REQUEST: Reproduce the records word for word, from the very first line through the line that contains "Management | 1974–1979", with both of those lines included and nothing after it.

Entries from a dataset:
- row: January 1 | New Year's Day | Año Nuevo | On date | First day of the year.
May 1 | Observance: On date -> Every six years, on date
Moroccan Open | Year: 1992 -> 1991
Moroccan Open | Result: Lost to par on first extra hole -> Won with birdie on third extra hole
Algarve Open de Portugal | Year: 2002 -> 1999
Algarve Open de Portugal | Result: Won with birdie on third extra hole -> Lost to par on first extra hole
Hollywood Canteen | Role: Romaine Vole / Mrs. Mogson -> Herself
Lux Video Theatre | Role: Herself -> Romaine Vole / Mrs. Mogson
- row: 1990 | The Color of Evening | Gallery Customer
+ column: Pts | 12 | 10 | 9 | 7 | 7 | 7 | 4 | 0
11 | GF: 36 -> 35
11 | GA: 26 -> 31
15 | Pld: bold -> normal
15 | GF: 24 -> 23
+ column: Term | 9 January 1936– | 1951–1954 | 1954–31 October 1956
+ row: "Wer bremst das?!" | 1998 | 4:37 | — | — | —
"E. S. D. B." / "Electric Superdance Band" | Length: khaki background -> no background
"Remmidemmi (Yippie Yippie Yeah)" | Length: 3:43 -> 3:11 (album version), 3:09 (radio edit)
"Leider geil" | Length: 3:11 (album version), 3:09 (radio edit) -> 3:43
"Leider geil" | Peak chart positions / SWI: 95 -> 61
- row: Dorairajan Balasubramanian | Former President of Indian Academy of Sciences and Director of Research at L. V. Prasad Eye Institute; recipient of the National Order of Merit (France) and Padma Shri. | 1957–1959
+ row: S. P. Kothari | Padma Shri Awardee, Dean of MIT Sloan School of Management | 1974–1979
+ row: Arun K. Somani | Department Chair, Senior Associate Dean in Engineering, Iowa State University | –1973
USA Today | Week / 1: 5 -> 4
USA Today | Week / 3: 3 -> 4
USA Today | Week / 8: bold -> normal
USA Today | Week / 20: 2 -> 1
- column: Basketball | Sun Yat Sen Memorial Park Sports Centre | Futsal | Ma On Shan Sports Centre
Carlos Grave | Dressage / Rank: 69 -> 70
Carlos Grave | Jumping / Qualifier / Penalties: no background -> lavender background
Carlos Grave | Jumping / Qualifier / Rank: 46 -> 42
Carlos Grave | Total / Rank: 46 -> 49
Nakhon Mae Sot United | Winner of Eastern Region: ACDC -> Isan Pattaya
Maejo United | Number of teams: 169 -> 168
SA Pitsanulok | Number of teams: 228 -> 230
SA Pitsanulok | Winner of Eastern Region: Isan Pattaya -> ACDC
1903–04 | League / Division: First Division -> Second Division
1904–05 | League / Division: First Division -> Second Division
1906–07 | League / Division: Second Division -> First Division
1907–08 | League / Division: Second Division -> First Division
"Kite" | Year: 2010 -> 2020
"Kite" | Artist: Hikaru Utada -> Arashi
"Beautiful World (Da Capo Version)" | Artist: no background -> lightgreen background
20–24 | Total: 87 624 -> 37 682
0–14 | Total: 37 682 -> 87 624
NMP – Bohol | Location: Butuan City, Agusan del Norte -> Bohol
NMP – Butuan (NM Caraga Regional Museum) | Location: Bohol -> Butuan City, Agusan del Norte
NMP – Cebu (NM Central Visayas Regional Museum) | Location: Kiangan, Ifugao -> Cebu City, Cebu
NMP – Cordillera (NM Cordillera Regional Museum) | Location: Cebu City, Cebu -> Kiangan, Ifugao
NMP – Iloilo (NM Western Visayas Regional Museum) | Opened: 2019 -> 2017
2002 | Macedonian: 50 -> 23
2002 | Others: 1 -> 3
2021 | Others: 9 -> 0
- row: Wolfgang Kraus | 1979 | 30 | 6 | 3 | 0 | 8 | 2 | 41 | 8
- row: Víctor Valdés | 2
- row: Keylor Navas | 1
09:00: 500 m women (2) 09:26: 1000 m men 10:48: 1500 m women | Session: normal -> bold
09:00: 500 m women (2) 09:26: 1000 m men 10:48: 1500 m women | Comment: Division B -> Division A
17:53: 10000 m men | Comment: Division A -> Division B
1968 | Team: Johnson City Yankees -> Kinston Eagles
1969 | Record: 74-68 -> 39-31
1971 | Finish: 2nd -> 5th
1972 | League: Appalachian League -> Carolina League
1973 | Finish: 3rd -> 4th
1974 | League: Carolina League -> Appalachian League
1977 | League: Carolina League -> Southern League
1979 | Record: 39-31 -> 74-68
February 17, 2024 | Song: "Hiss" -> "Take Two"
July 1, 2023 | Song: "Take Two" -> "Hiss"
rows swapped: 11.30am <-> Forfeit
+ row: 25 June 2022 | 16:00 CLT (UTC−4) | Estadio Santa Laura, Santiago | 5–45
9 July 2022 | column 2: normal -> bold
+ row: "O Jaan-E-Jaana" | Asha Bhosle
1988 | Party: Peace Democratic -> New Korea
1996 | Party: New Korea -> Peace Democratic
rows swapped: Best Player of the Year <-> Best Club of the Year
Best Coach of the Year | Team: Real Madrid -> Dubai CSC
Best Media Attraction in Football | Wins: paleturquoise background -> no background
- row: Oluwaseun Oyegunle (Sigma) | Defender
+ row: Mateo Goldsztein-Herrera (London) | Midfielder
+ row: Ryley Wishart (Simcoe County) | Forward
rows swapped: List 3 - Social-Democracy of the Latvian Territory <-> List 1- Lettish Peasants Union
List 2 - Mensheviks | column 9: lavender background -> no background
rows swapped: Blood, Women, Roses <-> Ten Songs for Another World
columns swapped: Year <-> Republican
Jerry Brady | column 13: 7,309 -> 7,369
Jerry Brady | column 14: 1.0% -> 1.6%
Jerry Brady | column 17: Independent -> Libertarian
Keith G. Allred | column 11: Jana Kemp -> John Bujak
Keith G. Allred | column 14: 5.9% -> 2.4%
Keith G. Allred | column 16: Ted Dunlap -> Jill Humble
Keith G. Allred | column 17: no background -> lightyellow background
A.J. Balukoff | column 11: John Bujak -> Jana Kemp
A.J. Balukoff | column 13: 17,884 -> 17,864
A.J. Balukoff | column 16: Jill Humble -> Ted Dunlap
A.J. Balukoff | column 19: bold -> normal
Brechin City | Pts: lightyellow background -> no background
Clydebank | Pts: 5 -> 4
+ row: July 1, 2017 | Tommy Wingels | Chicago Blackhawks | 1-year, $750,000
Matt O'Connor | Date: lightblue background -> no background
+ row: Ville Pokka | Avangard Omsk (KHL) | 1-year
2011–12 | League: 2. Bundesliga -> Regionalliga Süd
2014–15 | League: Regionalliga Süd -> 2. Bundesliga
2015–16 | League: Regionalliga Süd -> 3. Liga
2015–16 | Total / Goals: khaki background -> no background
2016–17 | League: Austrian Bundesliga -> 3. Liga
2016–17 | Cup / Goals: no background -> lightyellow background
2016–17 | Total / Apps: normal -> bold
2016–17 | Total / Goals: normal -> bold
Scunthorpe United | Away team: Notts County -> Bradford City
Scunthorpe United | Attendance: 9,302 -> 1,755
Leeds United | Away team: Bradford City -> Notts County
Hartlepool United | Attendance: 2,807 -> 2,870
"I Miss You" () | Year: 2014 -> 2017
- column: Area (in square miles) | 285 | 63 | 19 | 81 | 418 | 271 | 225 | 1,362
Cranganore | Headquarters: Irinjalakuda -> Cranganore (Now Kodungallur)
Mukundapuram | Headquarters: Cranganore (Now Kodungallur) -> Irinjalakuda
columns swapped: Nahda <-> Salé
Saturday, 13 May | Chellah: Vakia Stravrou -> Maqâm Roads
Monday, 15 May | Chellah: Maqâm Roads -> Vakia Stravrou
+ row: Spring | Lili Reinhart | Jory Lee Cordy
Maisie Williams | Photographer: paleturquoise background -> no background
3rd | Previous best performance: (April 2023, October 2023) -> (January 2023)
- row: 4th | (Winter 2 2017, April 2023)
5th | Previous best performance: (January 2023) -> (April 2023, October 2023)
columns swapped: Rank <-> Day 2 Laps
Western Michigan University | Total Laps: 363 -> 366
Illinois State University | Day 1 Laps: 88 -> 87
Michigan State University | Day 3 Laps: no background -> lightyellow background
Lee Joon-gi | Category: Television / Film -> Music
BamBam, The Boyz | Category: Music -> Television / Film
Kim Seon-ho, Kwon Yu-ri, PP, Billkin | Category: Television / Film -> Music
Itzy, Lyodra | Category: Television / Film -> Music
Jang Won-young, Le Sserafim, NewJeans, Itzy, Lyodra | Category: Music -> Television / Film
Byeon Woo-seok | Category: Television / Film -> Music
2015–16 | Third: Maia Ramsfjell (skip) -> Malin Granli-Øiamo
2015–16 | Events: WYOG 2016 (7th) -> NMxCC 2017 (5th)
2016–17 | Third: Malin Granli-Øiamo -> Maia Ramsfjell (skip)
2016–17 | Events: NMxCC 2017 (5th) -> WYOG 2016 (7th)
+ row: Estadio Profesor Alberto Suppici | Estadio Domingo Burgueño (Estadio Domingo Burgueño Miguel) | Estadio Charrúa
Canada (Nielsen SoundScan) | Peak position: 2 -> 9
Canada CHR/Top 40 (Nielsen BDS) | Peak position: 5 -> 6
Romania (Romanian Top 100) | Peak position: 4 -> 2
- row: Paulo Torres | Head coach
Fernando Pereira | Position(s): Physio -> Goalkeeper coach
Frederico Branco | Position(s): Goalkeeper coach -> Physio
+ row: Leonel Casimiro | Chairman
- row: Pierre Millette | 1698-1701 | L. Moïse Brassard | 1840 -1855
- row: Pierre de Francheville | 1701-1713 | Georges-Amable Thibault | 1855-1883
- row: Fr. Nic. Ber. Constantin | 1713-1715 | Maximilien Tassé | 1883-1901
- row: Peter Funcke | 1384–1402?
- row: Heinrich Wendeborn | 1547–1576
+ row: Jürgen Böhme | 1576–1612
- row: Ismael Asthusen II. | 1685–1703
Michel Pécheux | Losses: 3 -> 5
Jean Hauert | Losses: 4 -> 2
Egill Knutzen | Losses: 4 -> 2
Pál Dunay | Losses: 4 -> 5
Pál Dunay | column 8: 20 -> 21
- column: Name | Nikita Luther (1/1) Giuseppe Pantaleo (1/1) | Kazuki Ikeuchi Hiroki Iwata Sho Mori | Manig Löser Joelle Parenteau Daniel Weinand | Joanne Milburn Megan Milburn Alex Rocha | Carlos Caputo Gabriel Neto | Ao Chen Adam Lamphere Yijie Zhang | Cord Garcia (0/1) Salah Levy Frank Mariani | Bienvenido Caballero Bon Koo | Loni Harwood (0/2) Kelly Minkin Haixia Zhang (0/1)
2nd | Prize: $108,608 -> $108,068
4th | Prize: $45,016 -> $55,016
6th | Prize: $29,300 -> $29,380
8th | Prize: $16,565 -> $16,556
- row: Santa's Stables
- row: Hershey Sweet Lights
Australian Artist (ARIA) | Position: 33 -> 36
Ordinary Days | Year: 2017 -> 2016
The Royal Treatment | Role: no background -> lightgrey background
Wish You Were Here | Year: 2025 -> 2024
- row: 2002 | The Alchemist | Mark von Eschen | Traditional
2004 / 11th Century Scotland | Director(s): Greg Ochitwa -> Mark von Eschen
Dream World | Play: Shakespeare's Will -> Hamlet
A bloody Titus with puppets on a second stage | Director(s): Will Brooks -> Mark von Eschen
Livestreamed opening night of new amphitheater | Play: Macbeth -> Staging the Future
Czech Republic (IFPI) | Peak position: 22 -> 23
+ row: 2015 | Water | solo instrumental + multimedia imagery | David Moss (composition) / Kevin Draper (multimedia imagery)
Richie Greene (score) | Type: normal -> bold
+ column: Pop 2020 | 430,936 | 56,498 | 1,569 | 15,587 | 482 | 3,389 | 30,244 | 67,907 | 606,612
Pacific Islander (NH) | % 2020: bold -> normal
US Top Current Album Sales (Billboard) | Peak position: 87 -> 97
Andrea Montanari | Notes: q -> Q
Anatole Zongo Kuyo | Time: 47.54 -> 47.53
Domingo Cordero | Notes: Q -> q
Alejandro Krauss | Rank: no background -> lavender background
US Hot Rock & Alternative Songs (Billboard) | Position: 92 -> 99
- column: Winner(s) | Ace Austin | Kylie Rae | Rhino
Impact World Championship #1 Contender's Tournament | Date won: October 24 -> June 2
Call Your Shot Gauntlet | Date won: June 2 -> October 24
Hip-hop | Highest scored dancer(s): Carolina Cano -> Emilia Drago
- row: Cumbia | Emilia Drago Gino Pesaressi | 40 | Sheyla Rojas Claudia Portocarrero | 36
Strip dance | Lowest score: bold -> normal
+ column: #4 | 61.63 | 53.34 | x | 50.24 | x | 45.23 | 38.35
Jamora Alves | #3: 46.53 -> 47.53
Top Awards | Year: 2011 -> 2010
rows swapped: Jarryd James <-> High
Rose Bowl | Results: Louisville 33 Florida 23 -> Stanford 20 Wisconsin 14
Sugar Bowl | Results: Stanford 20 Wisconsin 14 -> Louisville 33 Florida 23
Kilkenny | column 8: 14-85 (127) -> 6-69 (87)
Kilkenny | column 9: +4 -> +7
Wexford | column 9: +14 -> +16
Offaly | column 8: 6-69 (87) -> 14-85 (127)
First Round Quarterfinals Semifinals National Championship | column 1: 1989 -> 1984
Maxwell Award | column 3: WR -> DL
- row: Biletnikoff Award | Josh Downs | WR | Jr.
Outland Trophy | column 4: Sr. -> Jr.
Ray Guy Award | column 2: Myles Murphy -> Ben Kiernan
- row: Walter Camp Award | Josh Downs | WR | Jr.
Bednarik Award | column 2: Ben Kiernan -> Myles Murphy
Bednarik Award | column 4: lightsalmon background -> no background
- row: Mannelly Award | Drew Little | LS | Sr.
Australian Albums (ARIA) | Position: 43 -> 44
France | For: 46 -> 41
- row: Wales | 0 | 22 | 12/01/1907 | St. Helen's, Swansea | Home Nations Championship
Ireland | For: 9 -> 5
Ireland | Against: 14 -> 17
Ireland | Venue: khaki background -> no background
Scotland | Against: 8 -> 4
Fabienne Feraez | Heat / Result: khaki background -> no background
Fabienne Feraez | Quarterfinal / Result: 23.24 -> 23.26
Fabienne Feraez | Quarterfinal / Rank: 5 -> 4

EXERCISE SOLUTION:
- row: January 1 | New Year's Day | Año Nuevo | On date | First day of the year.
May 1 | Observance: On date -> Every six years, on date
Moroccan Open | Year: 1992 -> 1991
Moroccan Open | Result: Lost to par on first extra hole -> Won with birdie on third extra hole
Algarve Open de Portugal | Year: 2002 -> 1999
Algarve Open de Portugal | Result: Won with birdie on third extra hole -> Lost to par on first extra hole
Hollywood Canteen | Role: Romaine Vole / Mrs. Mogson -> Herself
Lux Video Theatre | Role: Herself -> Romaine Vole / Mrs. Mogson
- row: 1990 | The Color of Evening | Gallery Customer
+ column: Pts | 12 | 10 | 9 | 7 | 7 | 7 | 4 | 0
11 | GF: 36 -> 35
11 | GA: 26 -> 31
15 | Pld: bold -> normal
15 | GF: 24 -> 23
+ column: Term | 9 January 1936– | 1951–1954 | 1954–31 October 1956
+ row: "Wer bremst das?!" | 1998 | 4:37 | — | — | —
"E. S. D. B." / "Electric Superdance Band" | Length: khaki background -> no background
"Remmidemmi (Yippie Yippie Yeah)" | Length: 3:43 -> 3:11 (album version), 3:09 (radio edit)
"Leider geil" | Length: 3:11 (album version), 3:09 (radio edit) -> 3:43
"Leider geil" | Peak chart positions / SWI: 95 -> 61
- row: Dorairajan Balasubramanian | Former President of Indian Academy of Sciences and Director of Research at L. V. Prasad Eye Institute; recipient of the National Order of Merit (France) and Padma Shri. | 1957–1959
+ row: S. P. Kothari | Padma Shri Awardee, Dean of MIT Sloan School of Management | 1974–1979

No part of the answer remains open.